== TASK OBJECTIVE ==
From the entries below, give the number of lines where the word "Example" occurs, and nothing else.

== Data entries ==
>>>
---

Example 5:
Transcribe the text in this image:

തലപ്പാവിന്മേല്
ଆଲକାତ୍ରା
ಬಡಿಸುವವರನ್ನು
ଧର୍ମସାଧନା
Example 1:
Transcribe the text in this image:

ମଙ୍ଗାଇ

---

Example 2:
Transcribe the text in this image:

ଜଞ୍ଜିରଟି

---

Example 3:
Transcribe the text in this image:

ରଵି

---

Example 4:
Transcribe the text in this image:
<<<
== ANSWER SPACE ==
5